The DHIS2 models the SNIS RDC health pyramid using organizational units. These units each have an associated level and parentID. By querying all organizational units at "level 1", we can get the root node. Here's code to do that:
# Compose the URL for level "1". Only grabs the id, name, and parent id for each
# OrgUnit
url <- sprintf("https://snisrdc.com/api/organisationUnits.json?filter=level:eq:%d&paging=false&fields=id,name,parent[id]", 1)
# fire off the request
response <- request(url) %>%
req_auth_basic(dhis2.user, password=dhis2.pass) %>%
req_perform() %>%
resp_body_string() %>%
jsonlite::fromJSON()
# the response is in JSON format with all items contained in "organisationUnits"

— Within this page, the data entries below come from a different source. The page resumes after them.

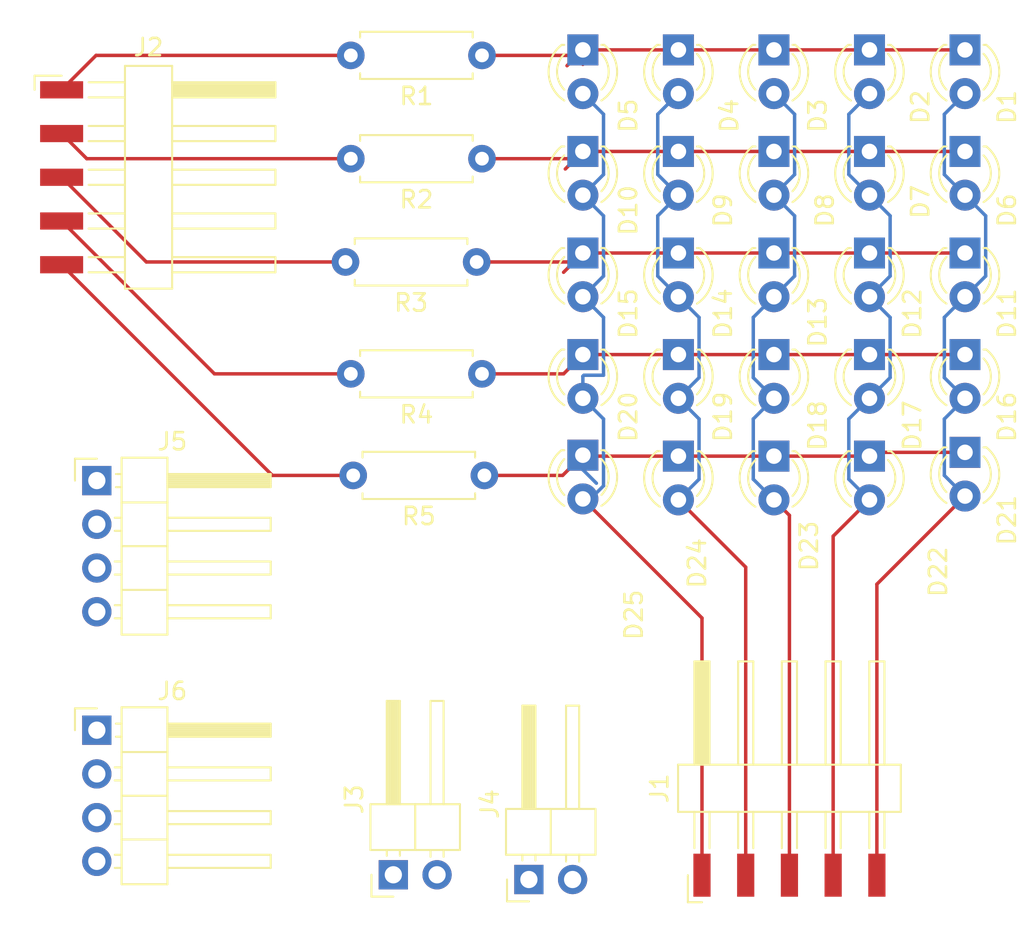
<source format=kicad_pcb>
(kicad_pcb
	(version 20240108)
	(generator "pcbnew")
	(generator_version "8.0")
	(general
		(thickness 1.6)
		(legacy_teardrops no)
	)
	(paper "A4")
	(layers
		(0 "F.Cu" signal)
		(31 "B.Cu" signal)
		(32 "B.Adhes" user "B.Adhesive")
		(33 "F.Adhes" user "F.Adhesive")
		(34 "B.Paste" user)
		(35 "F.Paste" user)
		(36 "B.SilkS" user "B.Silkscreen")
		(37 "F.SilkS" user "F.Silkscreen")
		(38 "B.Mask" user)
		(39 "F.Mask" user)
		(40 "Dwgs.User" user "User.Drawings")
		(41 "Cmts.User" user "User.Comments")
		(42 "Eco1.User" user "User.Eco1")
		(43 "Eco2.User" user "User.Eco2")
		(44 "Edge.Cuts" user)
		(45 "Margin" user)
		(46 "B.CrtYd" user "B.Courtyard")
		(47 "F.CrtYd" user "F.Courtyard")
		(48 "B.Fab" user)
		(49 "F.Fab" user)
		(50 "User.1" user)
		(51 "User.2" user)
		(52 "User.3" user)
		(53 "User.4" user)
		(54 "User.5" user)
		(55 "User.6" user)
		(56 "User.7" user)
		(57 "User.8" user)
		(58 "User.9" user)
	)
	(setup
		(pad_to_mask_clearance 0)
		(allow_soldermask_bridges_in_footprints no)
		(pcbplotparams
			(layerselection 0x00010fc_ffffffff)
			(plot_on_all_layers_selection 0x0000000_00000000)
			(disableapertmacros no)
			(usegerberextensions no)
			(usegerberattributes yes)
			(usegerberadvancedattributes yes)
			(creategerberjobfile yes)
			(dashed_line_dash_ratio 12.000000)
			(dashed_line_gap_ratio 3.000000)
			(svgprecision 4)
			(plotframeref no)
			(viasonmask no)
			(mode 1)
			(useauxorigin no)
			(hpglpennumber 1)
			(hpglpenspeed 20)
			(hpglpendiameter 15.000000)
			(pdf_front_fp_property_popups yes)
			(pdf_back_fp_property_popups yes)
			(dxfpolygonmode yes)
			(dxfimperialunits yes)
			(dxfusepcbnewfont yes)
			(psnegative no)
			(psa4output no)
			(plotreference yes)
			(plotvalue yes)
			(plotfptext yes)
			(plotinvisibletext no)
			(sketchpadsonfab no)
			(subtractmaskfromsilk no)
			(outputformat 1)
			(mirror no)
			(drillshape 1)
			(scaleselection 1)
			(outputdirectory "")
		)
	)
	(net 0 "")
	(net 1 "Net-(D1-K)")
	(net 2 "Net-(D1-A)")
	(net 3 "Net-(D12-A)")
	(net 4 "Net-(D13-A)")
	(net 5 "Net-(D14-A)")
	(net 6 "Net-(D10-A)")
	(net 7 "Net-(D10-K)")
	(net 8 "Net-(D11-K)")
	(net 9 "Net-(D16-K)")
	(net 10 "Net-(D21-K)")
	(net 11 "Net-(J2-Pin_5)")
	(net 12 "Net-(J2-Pin_3)")
	(net 13 "Net-(J2-Pin_2)")
	(net 14 "Net-(J2-Pin_4)")
	(net 15 "Net-(J2-Pin_1)")
	(net 16 "Can-")
	(net 17 "Can+")
	(net 18 "GND")
	(net 19 "TX")
	(net 20 "RX")
	(net 21 "+3V3")
	(footprint "LED_THT:LED_D3.0mm" (layer "F.Cu") (at 164.91 63.58 -90))
	(footprint "LED_THT:LED_D3.0mm" (layer "F.Cu") (at 170.46 57.68 -90))
	(footprint "LED_THT:LED_D3.0mm" (layer "F.Cu") (at 176.01 81.28 -90))
	(footprint "LED_THT:LED_D3.0mm" (layer "F.Cu") (at 159.36 69.48 -90))
	(footprint "LED_THT:LED_D3.0mm" (layer "F.Cu") (at 176.01 69.48 -90))
	(footprint "Connector_PinHeader_2.54mm:PinHeader_1x02_P2.54mm_Horizontal" (layer "F.Cu") (at 148.35 105.6 90))
	(footprint "LED_THT:LED_D3.0mm" (layer "F.Cu") (at 164.91 57.68 -90))
	(footprint "Resistor_THT:R_Axial_DIN0207_L6.3mm_D2.5mm_P7.62mm_Horizontal" (layer "F.Cu") (at 153.64 82.4 180))
	(footprint "LED_THT:LED_D3.0mm" (layer "F.Cu") (at 181.56 63.58 -90))
	(footprint "LED_THT:LED_D3.0mm" (layer "F.Cu") (at 170.46 69.48 -90))
	(footprint "LED_THT:LED_D3.0mm" (layer "F.Cu") (at 164.91 69.48 -90))
	(footprint "LED_THT:LED_D3.0mm" (layer "F.Cu") (at 159.36 63.58 -90))
	(footprint "LED_THT:LED_D3.0mm" (layer "F.Cu") (at 159.36 57.68 -90))
	(footprint "LED_THT:LED_D3.0mm" (layer "F.Cu") (at 164.91 81.28 -90))
	(footprint "LED_THT:LED_D3.0mm" (layer "F.Cu") (at 159.36 81.225 -90))
	(footprint "Connector_PinHeader_2.54mm:PinHeader_1x04_P2.54mm_Horizontal" (layer "F.Cu") (at 131.125 97.2))
	(footprint "LED_THT:LED_D3.0mm" (layer "F.Cu") (at 159.36 75.38 -90))
	(footprint "Connector_Harwin:Harwin_M20-89005xx_1x05_P2.54mm_Horizontal" (layer "F.Cu") (at 134.605 65.08))
	(footprint "Resistor_THT:R_Axial_DIN0207_L6.3mm_D2.5mm_P7.62mm_Horizontal" (layer "F.Cu") (at 153.19 70 180))
	(footprint "LED_THT:LED_D3.0mm" (layer "F.Cu") (at 181.56 57.68 -90))
	(footprint "Resistor_THT:R_Axial_DIN0207_L6.3mm_D2.5mm_P7.62mm_Horizontal" (layer "F.Cu") (at 153.5 64 180))
	(footprint "Connector_PinHeader_2.54mm:PinHeader_1x02_P2.54mm_Horizontal" (layer "F.Cu") (at 156.225 105.875 90))
	(footprint "Resistor_THT:R_Axial_DIN0207_L6.3mm_D2.5mm_P7.62mm_Horizontal" (layer "F.Cu") (at 153.5 76.5 180))
	(footprint "LED_THT:LED_D3.0mm" (layer "F.Cu") (at 176.01 63.58 -90))
	(footprint "LED_THT:LED_D3.0mm" (layer "F.Cu") (at 170.46 75.38 -90))
	(footprint "LED_THT:LED_D3.0mm" (layer "F.Cu") (at 181.56 81.06 -90))
	(footprint "Connector_PinHeader_2.54mm:PinHeader_1x04_P2.54mm_Horizontal" (layer "F.Cu") (at 131.125 82.7))
	(footprint "Resistor_THT:R_Axial_DIN0207_L6.3mm_D2.5mm_P7.62mm_Horizontal" (layer "F.Cu") (at 153.5 58 180))
	(footprint "LED_THT:LED_D3.0mm" (layer "F.Cu") (at 170.46 63.58 -90))
	(footprint "LED_THT:LED_D3.0mm" (layer "F.Cu") (at 176.01 75.38 -90))
	(footprint "LED_THT:LED_D3.0mm" (layer "F.Cu") (at 164.91 75.38 -90))
	(footprint "LED_THT:LED_D3.0mm" (layer "F.Cu") (at 181.56 75.38 -90))
	(footprint "Connector_Harwin:Harwin_M20-89005xx_1x05_P2.54mm_Horizontal"
		(layer "F.Cu")
		(uuid "d01bf7d6-1ee7-432a-bc55-3a3a38b02a73")
		(at 171.36 100.1 90)
		(descr "Harwin Male Horizontal Surface Mount Single Row 2.54mm (0.1 inch) Pitch PCB Connector, M20-89005xx, 5 Pins per row (https://cdn.harwin.com/pdfs/M20-890.pdf), generated with kicad-footprint-generator")
		(tags "connector Harwin M20-890 horizontal")
		(property "Reference" "J1"
			(at -0.48 -7.55 90)
			(layer "F.SilkS")
			(uuid "803a7765-2d56-4f24-a04f-f3476e68700a")
			(effects
				(font
					(size 1 1)
					(thickness 0.15)
				)
			)
		)
		(property "Value" "Conn_01x05_Pin"
			(at -0.48 7.55 90)
			(layer "F.Fab")
			(uuid "48754f8b-be95-409f-80a7-b9fbb71ae97b")
			(effects
				(font
					(size 1 1)
					(thickness 0.15)
				)
			)
		)
		(property "Footprint" "Connector_Harwin:Harwin_M20-89005xx_1x05_P2.54mm_Horizontal"
			(at 0 0 90)
			(unlocked yes)
			(layer "F.Fab")
			(hide yes)
			(uuid "2354f3a3-612f-4811-be0e-47e195b1ccab")
			(effects
				(font
					(size 1.27 1.27)
					(thickness 0.15)
				)
			)
		)
		(property "Datasheet" ""
			(at 0 0 90)
			(unlocked yes)
			(layer "F.Fab")
			(hide yes)
			(uuid "2f5a0adc-88df-44b5-baa2-5097965a36cc")
			(effects
				(font
					(size 1.27 1.27)
					(thickness 0.15)
				)
			)
		)
		(property "Description" "Generic connector, single row, 01x05, script generated"
			(at 0 0 90)
			(unlocked yes)
			(layer "F.Fab")
			(hide yes)
			(uuid "4ac0991e-411e-42a1-811a-b1968a4ab02c")
			(effects
				(font
					(size 1.27 1.27)
					(thickness 0.15)
				)
			)
		)
		(property ki_fp_filters "Connector*:*_1x??_*")
		(path "/96b8a8cb-247c-4578-909f-435269b9a146")
		(sheetname "Root")
		(sheetfile "onboarding.kicad_sch")
		(attr smd)
		(fp_line
			(start 0.895 -6.47)
			(end 0.895 6.47)
			(stroke
				(width 0.12)
				(type solid)
			)
			(layer "F.SilkS")
			(uuid "7388b66d-8919-4486-b87c-b74893f96549")
		)
		(fp_line
			(start -1.845 -6.47)
			(end 0.895 -6.47)
			(stroke
				(width 0.12)
				(type solid)
			)
			(layer "F.SilkS")
			(uuid "356f21fa-6601-41fc-98d5-3d0f5c32e20b")
		)
		(fp_line
			(start -7.095 -5.9)
			(end -5.525 -
... [46629 chars truncated]
</source>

units <- response$organisationUnits
# units now produces:
# name id
# 1 République Démocratique du Congo ymGeqzoPhN3
As shown above, we have gotten the root element, its ID, and an ignored field - the parentID. This is because we are at the top level. Let's query one level below to confirm:
# Testing out Org Level 2
url <- sprintf("https://snisrdc.com/api/organisationUnits.json?filter=level:eq:%d&paging=false&fields=id,name,parent[id]", 2)
# fire off the request
response <- request(url) %>%
req_auth_basic(dhis2.user, password=dhis2.pass) %>%
req_perform() %>%
resp_body_string() %>%
jsonlite::fromJSON()
units <- response$organisationUnits
# units now produces:
# name id id
# 1 bu Bas Uele Province rWrCdr321Qu ymGeqzoPhN3
# 2 eq Equateur Province XjeRGfqHMrl ymGeqzoPhN3
# ...
Great! As you can see, we now have each organizational unit, the ID, and a column for the parent's ID. Though not visualized here, the parent's ID is stored in units$parent$id
. We can easily abstract this logic away into a function:
# grabs the organisation units at the determined level
getOrgUnitLevel <- function(lvl) {
url <- sprintf("https://snisrdc.com/api/organisationUnits.json?filter=level:eq:%d&paging=false&fields=id,name,parent[id]", lvl)
response <- request(url) %>%
req_auth_basic(dhis2.user, password=dhis2.pass) %>%
req_perform() %>%
resp_body_string() %>%
jsonlite::fromJSON()
units <- response$organisationUnits
units$parentID <- units$parent$id
units$parent <- NULL
rm(response)
return(units)
}
Now, for each level, we can simply do a function call! It's easy to see how we can take advantage of this:
# returns a data frame of the entire DHIS2 OrgUnit tree with proper names and
# IDs. Consolidates into an excel-like frame of:
# country -> province -> zone -> area -> facility
getDHIS2OrgUnitTree <- function () {
country <- getOrgUnitLevel(1)
provinces <- getOrgUnitLevel(2)
zones <- getOrgUnitLevel(3)
areas <- getOrgUnitLevel(4)
facilities <- getOrgUnitLevel(5)
combined <- merge(areas, facilities, by.x = "id", by.y = "parentID")
names(combined) <- c("ha_code", "ha_name", "parentID", "hf_name", "hf_code")
combined <- merge(zones, combined, by.x = "id", by.y = "parentID")
names(combined) <- c("hz_code", "hz_name", "parentID", "ha_code", "ha_name","hf_name", "hf_code")
combined <- merge(provinces, combined, by.x = "id", by.y = "parentID")
names(combined) <- c("prov_code", "prov_name", "parentID", "hz_code", "hz_name", "ha_code", "ha_name","hf_name", "hf_code")
combined <- merge(country, combined, by.x = "id", by.y = "parentID")
names(combined) <- c("country_code", "country_name", "prov_code", "prov_name", "hz_code", "hz_name", "ha_code", "ha_name","hf_name", "hf_code")
rm(country, provinces, zones, areas, facilities)
return (combined)
}
With a few HTTP queries from a single function call, we now have access to the entire SNIS RDC pyramid. Huzzah!
# Grab the SNIS RDC Health Pyramid
OrgUnits <- getDHIS2OrgUnitTree()
In a future post, I'll look at how to use this org unit tree to begin creating a time-series database for different data elements. Until then, ciao!